Фанни замолчала. Она собиралась смутить мать, и вдруг воспоминание сосредоточилось на ничтожной детали, казалось, вместившей в себя весь пляж: капелька крови, окаймленная песком, точно драгоценность, обреченная раствориться, которую видела она одна и в которой угадала или нафантазировала Луизу мраморным колоссом. Фанни отвела глаза. Шипение масла в кастрюле и гудение газовой горелки сгущали тишину. Воспоминание о Луизе неизбежно вернуло ее к Леа, но никакая капля крови никогда не могла уменьшить ее скорбь.
Луиза заговорила, бросая слова на ветер:
– Ты можешь упрекать меня в несправедливости, Фанни. Ничего не поделаешь, взрослые могут сказать или сделать что-то такое, что преследует детей всю жизнь, и сами об этом не знают.
Она увидела перед собой ферму в Севеннах, большую медную лохань, которую наполняли раз в неделю и перед которой мать раздевала для купания братьев и сестер без различия, невзирая на пушок, темнеющий на бледных губах ее лона и под мышками и уже зрелые груди. Ей вспомнилась зарождающаяся похоть в глазах братьев, когда она должна была погрузиться, в свою очередь, в воду, уже остывшую и почерневшую от грязи всей семьи. Образ Леа замкнул Фанни на этом видении Луизы, до сих пор забытом, и она ничего не услышала.

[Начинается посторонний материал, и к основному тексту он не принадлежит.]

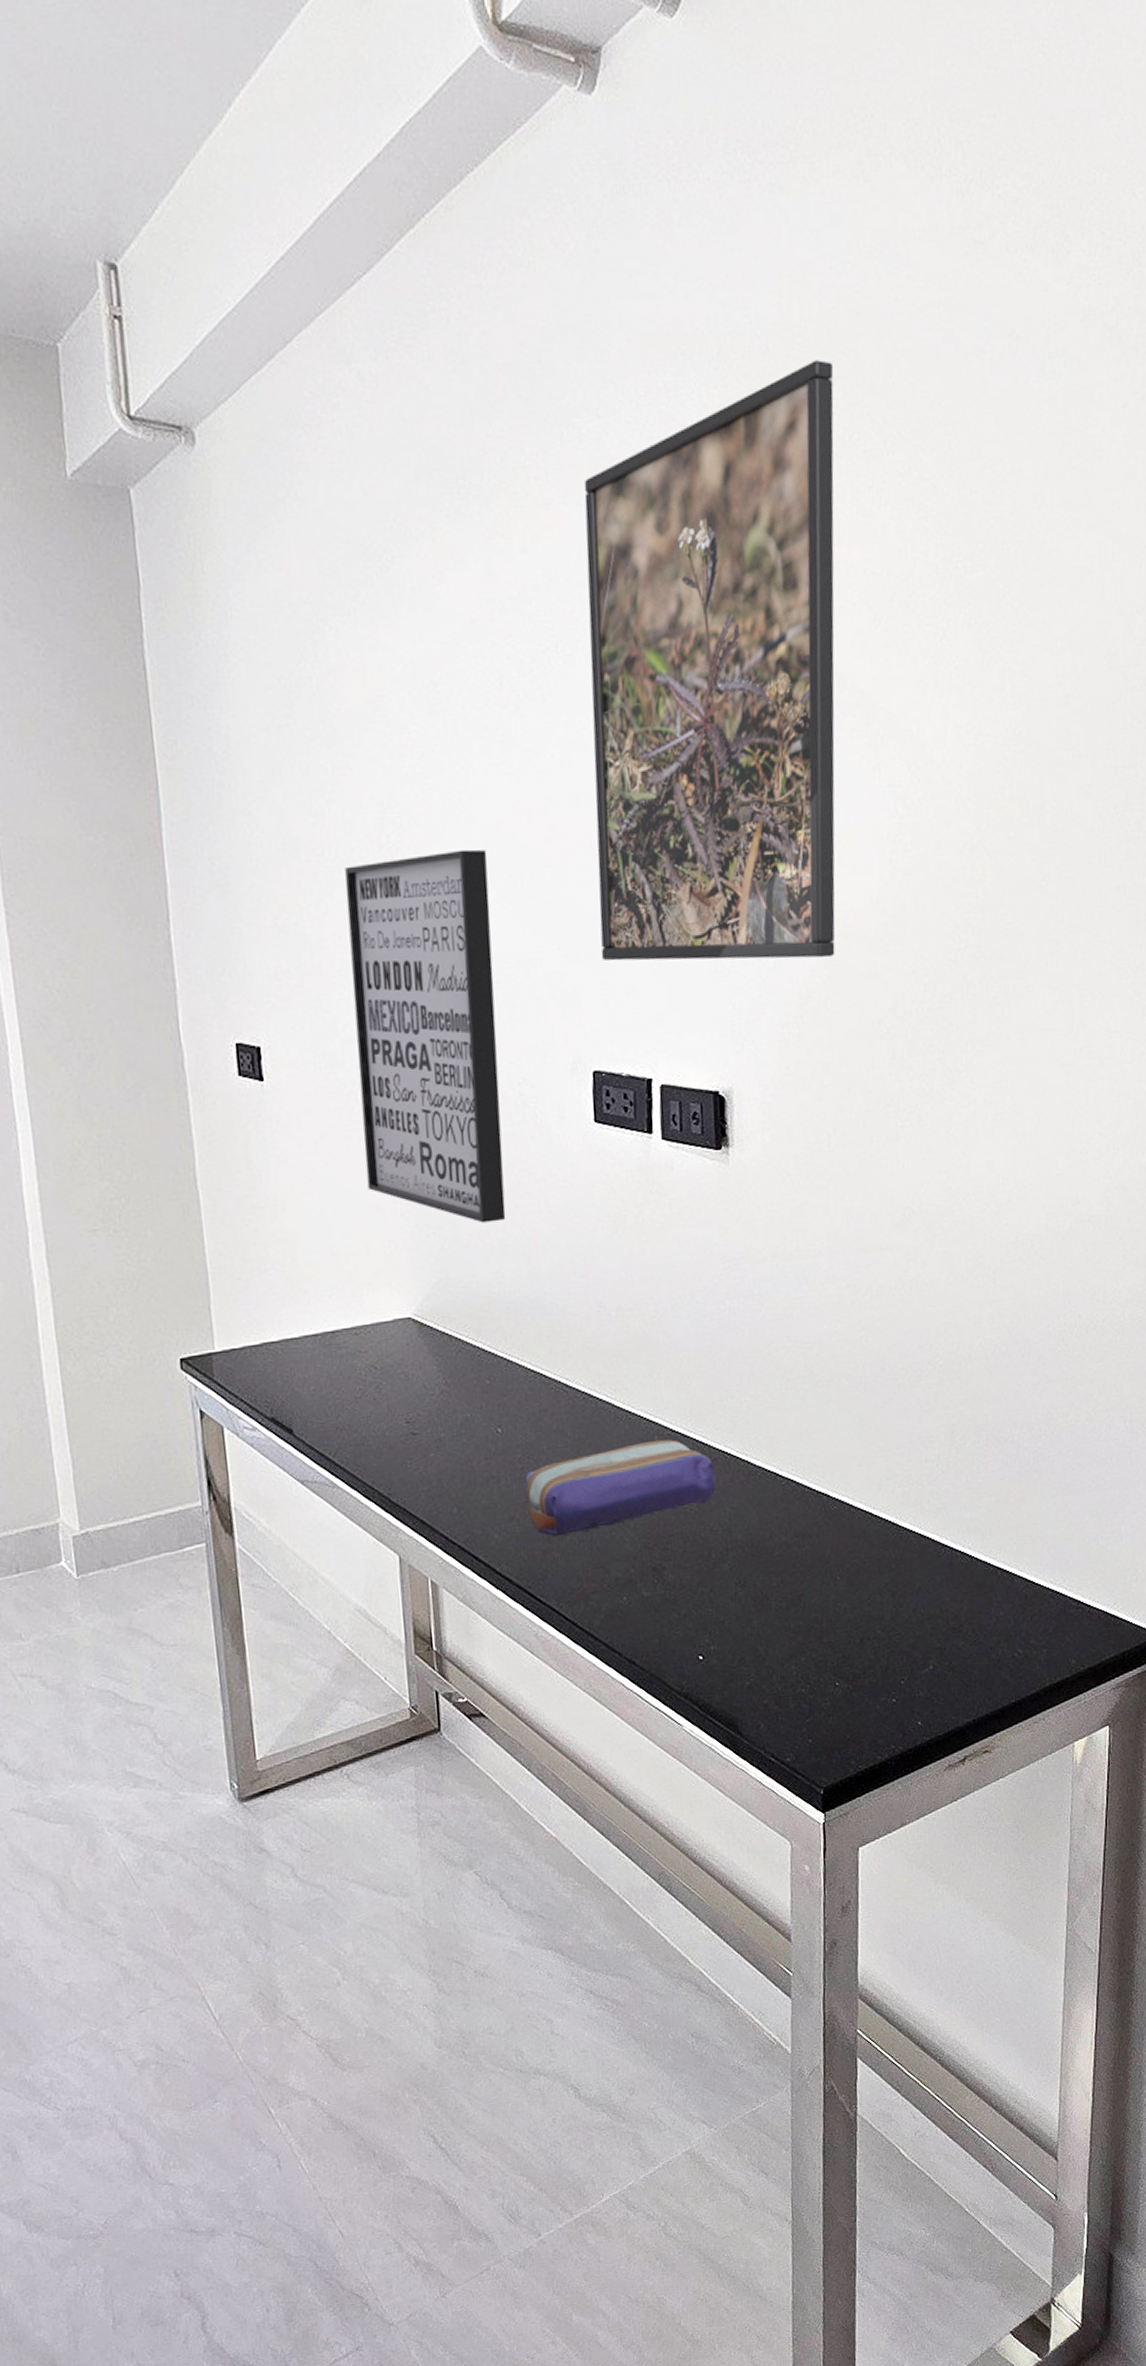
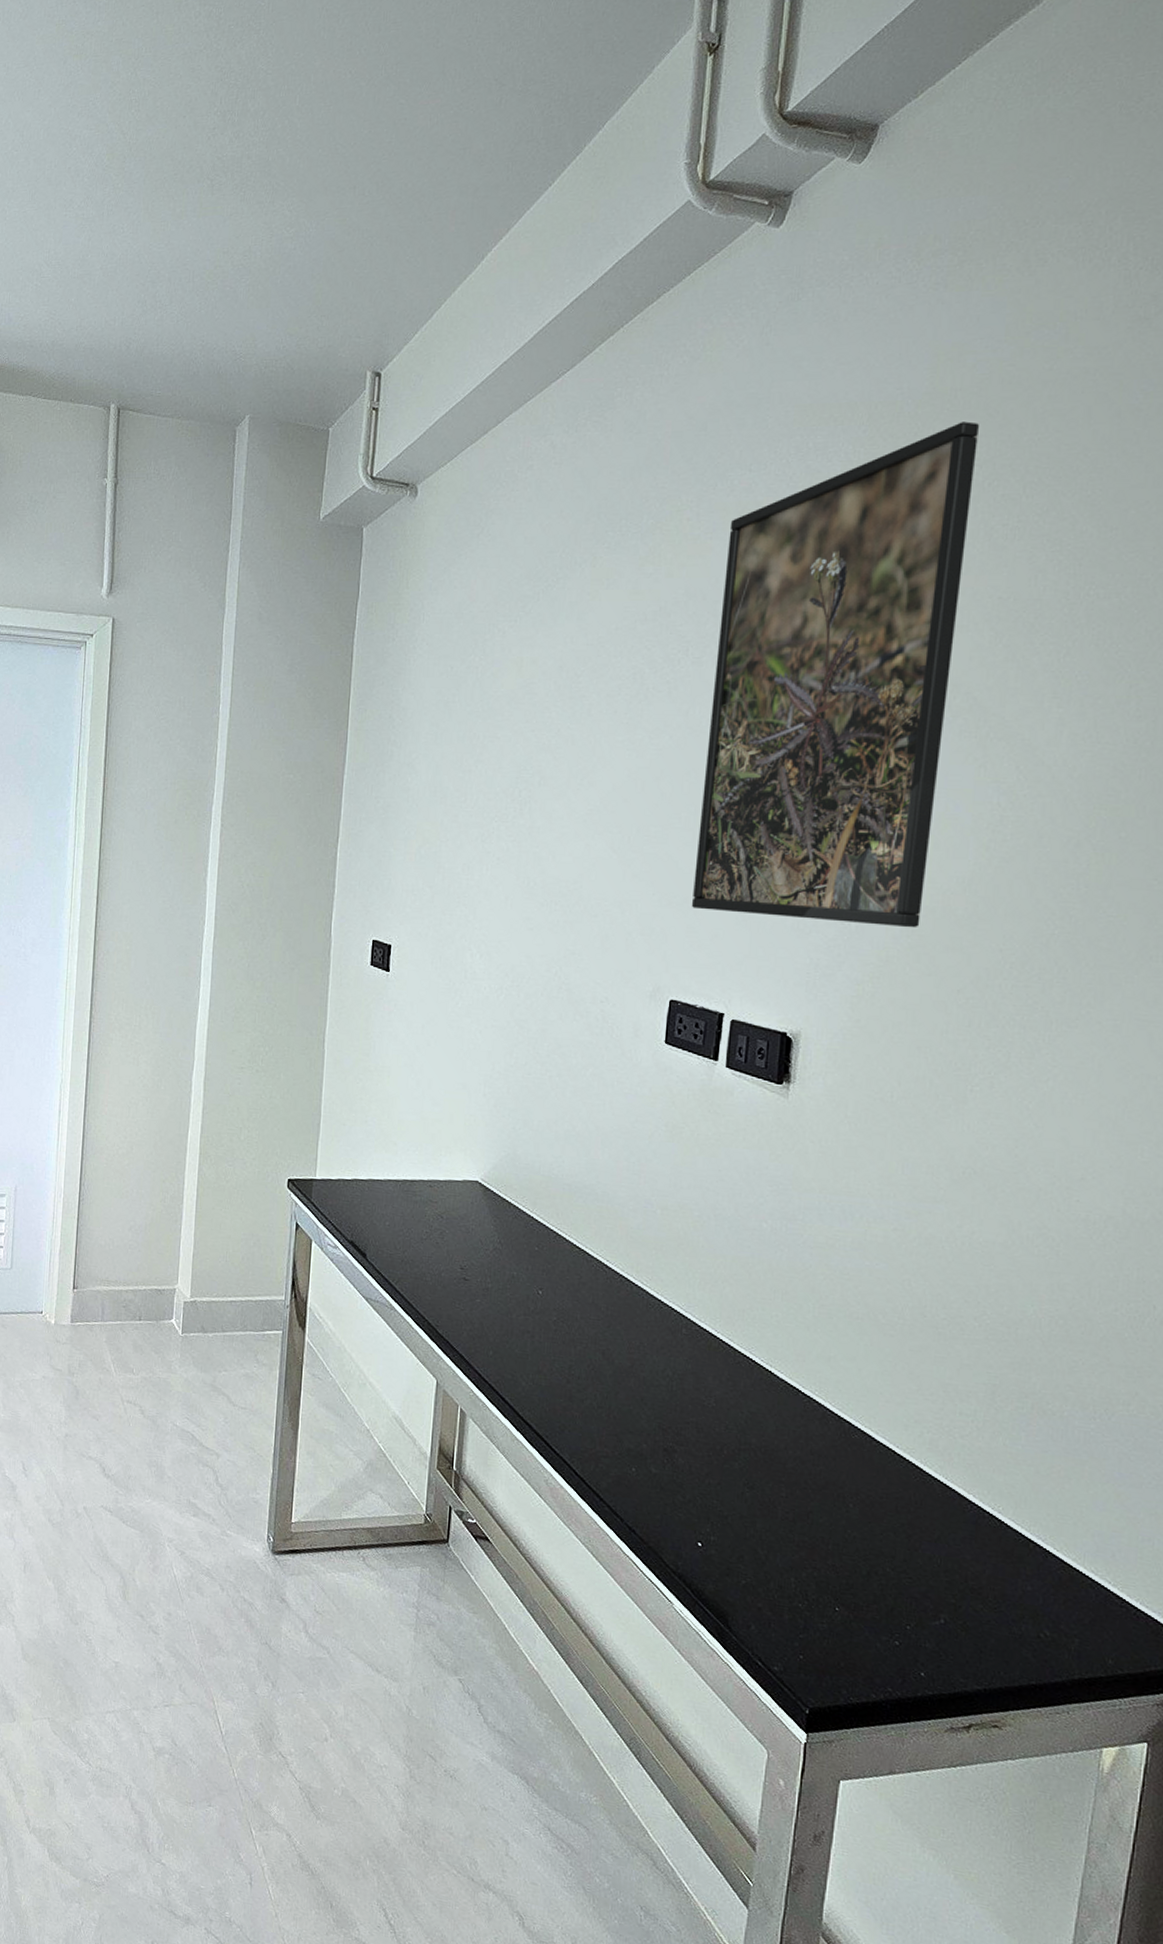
wall art: present [345,849,506,1223] -> none [459,807,602,1115]
pencil case: present [525,1439,716,1537] -> none [555,1331,738,1401]

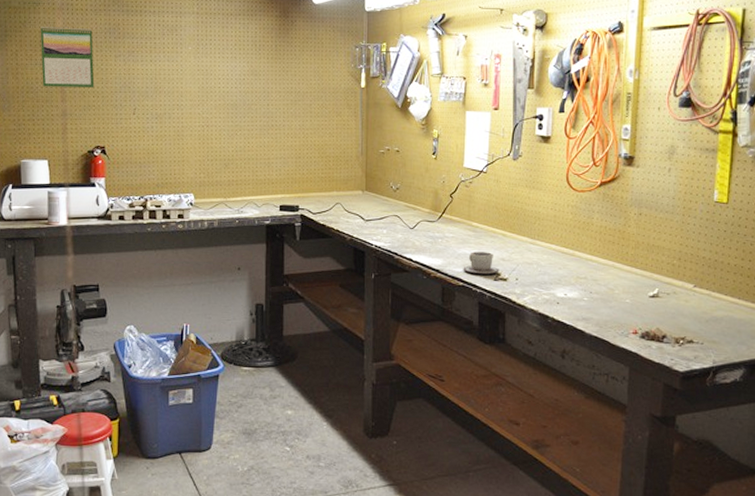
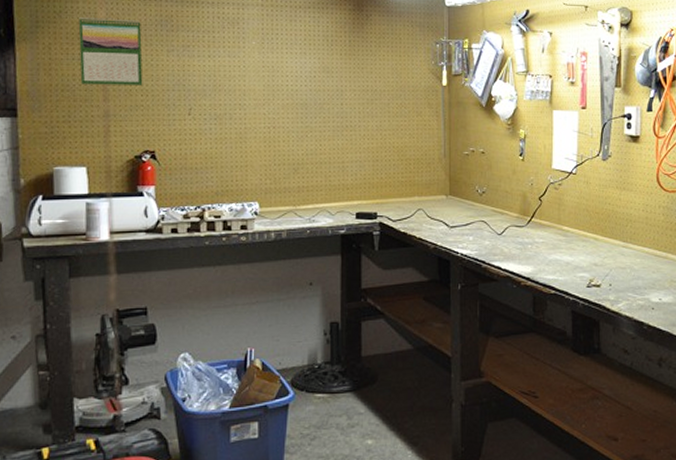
cup: present [463,252,499,275] -> none [554,257,592,281]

– Я не должна была отвечать за Жонаса и за твою невнимательность.
Она все же боялась обидеть Луизу, разрываясь между своими убеждениями и любовью, которую, несмотря ни на что, питала к ней. Горькая мысль, что Леа, в свою очередь, однажды объявила бы ее в чем-то виноватой, поколебала ее решимость.
– Я, может быть, мало любила тебя, – сказала Луиза, – но я любила тебя, как умела. Чего ты ждешь от меня теперь? Тебе мало, что я признаю, принимаю твои упреки?